PAF says 75-80pc of budget spent on community bodies

Tue, Mar 31, 2015 12:00 AM on Others, Others,

KATHMANDU, MAR 31

The Poverty Alleviation Fund (PAF) on Monday claimed that it had been spending 75-80 percent of its budget on the management of community organisations which work to improve the living standards of the poor in rural areas.

The PAF made such claims at a time when the Commission for Investigation of Abuse of Authority (CIAA) has filed cases against PAF’s 14 high-level officials in the Special Court on corruption charges.

A corruption charge-sheet the anti-graft body filed against PAF officials at the Special Court on March 11 has accused them of excessive spending and submitting fake bills. The PAF operates under the Prime Minister and Cabinet Office.

PAF officials including Executive Director Raj Babu Shrestha have been accused of embezzling Rs27.86 million during two fiscal years 2010-12.

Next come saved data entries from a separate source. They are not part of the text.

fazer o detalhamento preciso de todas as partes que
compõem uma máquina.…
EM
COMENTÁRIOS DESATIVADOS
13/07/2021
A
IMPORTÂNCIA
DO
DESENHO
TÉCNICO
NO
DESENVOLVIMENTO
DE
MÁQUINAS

PAF Act 2006 bars operating expenses in excess of Rs50 million or 4 percent of the total funds allocated for the projects, whichever is higher, if the amount is more than Rs1 billion. However, the high level officials were found to have violated the regulation.

“The portfolio managers should have done at least 60 percent of their work in the field, but they are found to have submitted false records and statements without going to the field at all,” said the CIAA in a statement.

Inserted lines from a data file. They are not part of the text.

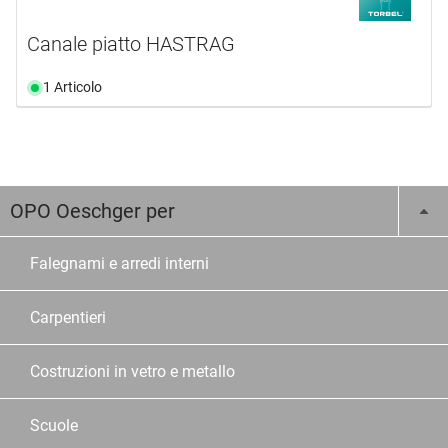
Canale piatto HASTRAG
1 Articolo
OPO Oeschger per
Falegnami e arredi interni
Carpentieri
Costruzioni in vetro e metallo
Scuole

PAF Vice-Chairman Yuva Raj Pandey said a major chunk of the PAF’s budget had been disbursed to the community organisations account. According to him, misappropriation of funds could have taken place due to defects in the administrative process. “We have been working to correct the procedural errors in the distribution system,” he added.

Pandey claimed that the funds that the CIAA has accused PAF officials of embezzling amount to 3-4 percent of the PAF’s operating expenses. He also said that the PAF’s operating costs were comparatively lower compared to similar other programmes directed at poverty alleviation.

A former PAF employee said that that PAF officials could have misappropriated the money in collusion with members of the community organisations. “Although the PAF Act has a framework for maintaining transparency, there is enough room for misappropriating funds through the allocations made for field work,” said the source.

The PAF currently conducts its programmes in 55 districts through 400 partner organisations and 27,000 community organisations. According to the PAF, more than Rs8 billion has been put in the revolving funds of the community organisations.

The PAF said that its programmes had been benefiting 3 million people belonging to 700,000 households. It claimed that its efforts had helped to reduce poverty by 17 percent in the last seven years in the areas where it has been operating.

A study carried out by the Centre for Economic Development and Administration (CEDA) of Tribhuvan University in six sample districts concluded that the number of poor people there had declined to 33.1 percent from 50.7 in the past seven years. The centre had surveyed 3,000 households in Doti, Dailekh, Jumla, Rolpa, Rautahat and Humla districts where the PAF has been operating its programmes.